In December 2020, Teach For Australia (TFA), a not-for-profit organisation which aims to address educational inequity in Australia, launched The Tutor Network, an initiative to boost tutoring in schools across the country.
Via The Tutor Network online portal, schools and tutors can access free training, guides, templates and other evidence-based resources that have been provided by subject matter specialists and expert practitioners.
Melodie Potts Rosevear, TFA CEO, and Peter Goss, former School Education Program Director at Grattan Institute, said the evidence shows that to be effective, tutoring must be precise.
“It must be focused on clear learning objectives and a supplement to the teaching that is already occurring. It must be regular [ideally 3 times per week] and sustained [ideally over a term or more],” Potts Rosevear and Goss told The Educator.
“Additionally, students’ progress must be measured and discussed regularly with their teachers, to ensure learning is reinforced and tutoring complements what is happening in classrooms”.
Above all, say Potts Rosevear and Goss, the tutors need to be well trained, and to understand the similarities and the differences between tutoring and teaching.
An analysis by the Grattan Institute showed that investing in tutoring as part of the COVID catch-up is worth it in its own right. However, Potts Rosevear and Goss say that if it proves its impact in 2021, large scale in-school tutoring could become something more.

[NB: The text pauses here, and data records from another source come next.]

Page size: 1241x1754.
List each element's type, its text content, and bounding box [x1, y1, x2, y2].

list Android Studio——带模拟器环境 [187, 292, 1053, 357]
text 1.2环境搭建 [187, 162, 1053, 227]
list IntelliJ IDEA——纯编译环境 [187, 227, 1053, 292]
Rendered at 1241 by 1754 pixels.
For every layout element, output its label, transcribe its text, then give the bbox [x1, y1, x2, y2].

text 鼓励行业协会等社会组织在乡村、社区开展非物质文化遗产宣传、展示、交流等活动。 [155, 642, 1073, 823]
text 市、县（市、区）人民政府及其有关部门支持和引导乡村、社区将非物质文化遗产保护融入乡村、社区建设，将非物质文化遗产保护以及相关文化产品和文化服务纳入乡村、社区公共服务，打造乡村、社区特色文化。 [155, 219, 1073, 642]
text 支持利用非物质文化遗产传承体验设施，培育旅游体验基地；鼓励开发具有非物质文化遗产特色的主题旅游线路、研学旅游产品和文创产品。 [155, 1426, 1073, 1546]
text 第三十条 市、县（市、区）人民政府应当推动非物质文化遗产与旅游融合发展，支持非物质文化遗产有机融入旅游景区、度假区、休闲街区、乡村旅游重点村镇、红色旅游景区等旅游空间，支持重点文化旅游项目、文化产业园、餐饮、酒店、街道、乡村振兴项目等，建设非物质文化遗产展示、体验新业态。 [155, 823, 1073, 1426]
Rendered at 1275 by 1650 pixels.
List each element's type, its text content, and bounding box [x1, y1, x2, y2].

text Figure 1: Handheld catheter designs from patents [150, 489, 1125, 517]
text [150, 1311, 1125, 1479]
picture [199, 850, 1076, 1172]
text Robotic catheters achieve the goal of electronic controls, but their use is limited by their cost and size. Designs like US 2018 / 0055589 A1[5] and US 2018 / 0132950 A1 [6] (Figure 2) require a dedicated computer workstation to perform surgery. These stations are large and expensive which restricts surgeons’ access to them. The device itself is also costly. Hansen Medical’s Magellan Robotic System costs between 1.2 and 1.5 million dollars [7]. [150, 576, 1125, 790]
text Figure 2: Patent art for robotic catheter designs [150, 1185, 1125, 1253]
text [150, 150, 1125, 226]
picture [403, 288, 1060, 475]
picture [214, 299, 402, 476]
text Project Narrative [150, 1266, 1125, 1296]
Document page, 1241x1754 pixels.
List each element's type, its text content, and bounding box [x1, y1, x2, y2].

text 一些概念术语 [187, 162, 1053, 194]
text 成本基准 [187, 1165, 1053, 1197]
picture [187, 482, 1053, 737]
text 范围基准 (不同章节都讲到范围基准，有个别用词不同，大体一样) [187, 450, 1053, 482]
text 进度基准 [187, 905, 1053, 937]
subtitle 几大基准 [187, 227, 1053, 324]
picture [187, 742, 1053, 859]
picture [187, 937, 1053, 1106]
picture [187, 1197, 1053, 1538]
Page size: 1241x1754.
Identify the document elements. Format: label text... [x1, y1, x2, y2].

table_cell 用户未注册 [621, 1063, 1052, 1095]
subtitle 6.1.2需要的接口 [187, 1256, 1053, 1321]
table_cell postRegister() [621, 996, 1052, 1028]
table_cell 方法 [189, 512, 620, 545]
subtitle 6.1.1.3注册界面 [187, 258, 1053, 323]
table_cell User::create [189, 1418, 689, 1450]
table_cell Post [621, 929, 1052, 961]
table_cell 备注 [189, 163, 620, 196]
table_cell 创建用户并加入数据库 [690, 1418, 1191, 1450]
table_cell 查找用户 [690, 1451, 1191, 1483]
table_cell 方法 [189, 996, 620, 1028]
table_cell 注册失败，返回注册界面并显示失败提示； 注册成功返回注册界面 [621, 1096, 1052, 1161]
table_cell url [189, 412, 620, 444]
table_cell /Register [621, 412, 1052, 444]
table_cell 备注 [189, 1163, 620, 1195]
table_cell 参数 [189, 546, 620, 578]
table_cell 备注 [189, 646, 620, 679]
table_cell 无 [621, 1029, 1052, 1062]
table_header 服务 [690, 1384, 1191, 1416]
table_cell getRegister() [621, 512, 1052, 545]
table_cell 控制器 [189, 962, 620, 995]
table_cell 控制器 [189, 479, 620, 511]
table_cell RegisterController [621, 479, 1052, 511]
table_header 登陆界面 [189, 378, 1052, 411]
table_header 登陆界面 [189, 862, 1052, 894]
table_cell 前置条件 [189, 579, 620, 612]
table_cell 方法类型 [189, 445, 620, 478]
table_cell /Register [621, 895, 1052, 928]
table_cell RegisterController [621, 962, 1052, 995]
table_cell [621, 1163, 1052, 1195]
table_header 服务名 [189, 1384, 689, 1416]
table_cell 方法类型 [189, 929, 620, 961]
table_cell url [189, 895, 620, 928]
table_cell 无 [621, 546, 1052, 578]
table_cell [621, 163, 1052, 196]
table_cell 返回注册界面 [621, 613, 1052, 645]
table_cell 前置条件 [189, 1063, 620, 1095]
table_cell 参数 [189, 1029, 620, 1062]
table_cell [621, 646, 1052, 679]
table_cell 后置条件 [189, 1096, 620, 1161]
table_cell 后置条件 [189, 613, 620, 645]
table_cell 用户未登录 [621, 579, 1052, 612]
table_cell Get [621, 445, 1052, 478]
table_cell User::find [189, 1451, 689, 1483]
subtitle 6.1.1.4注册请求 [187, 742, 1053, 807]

“Ongoing investment to tutor disadvantaged students would be a major new tool to improve equity in schooling,” they said.
“In response to the unthinkable year that was 2020, the Victorian and NSW Governments made a previously unthinkable investment in the future”.
Potts Rosevear and Goss said getting it right will help a cohort of students, including many of the most vulnerable, but they hope for more.
“Learning how to use tutoring to support regular teaching could help all future generations, and help close that gap between the educational haves and have nots”.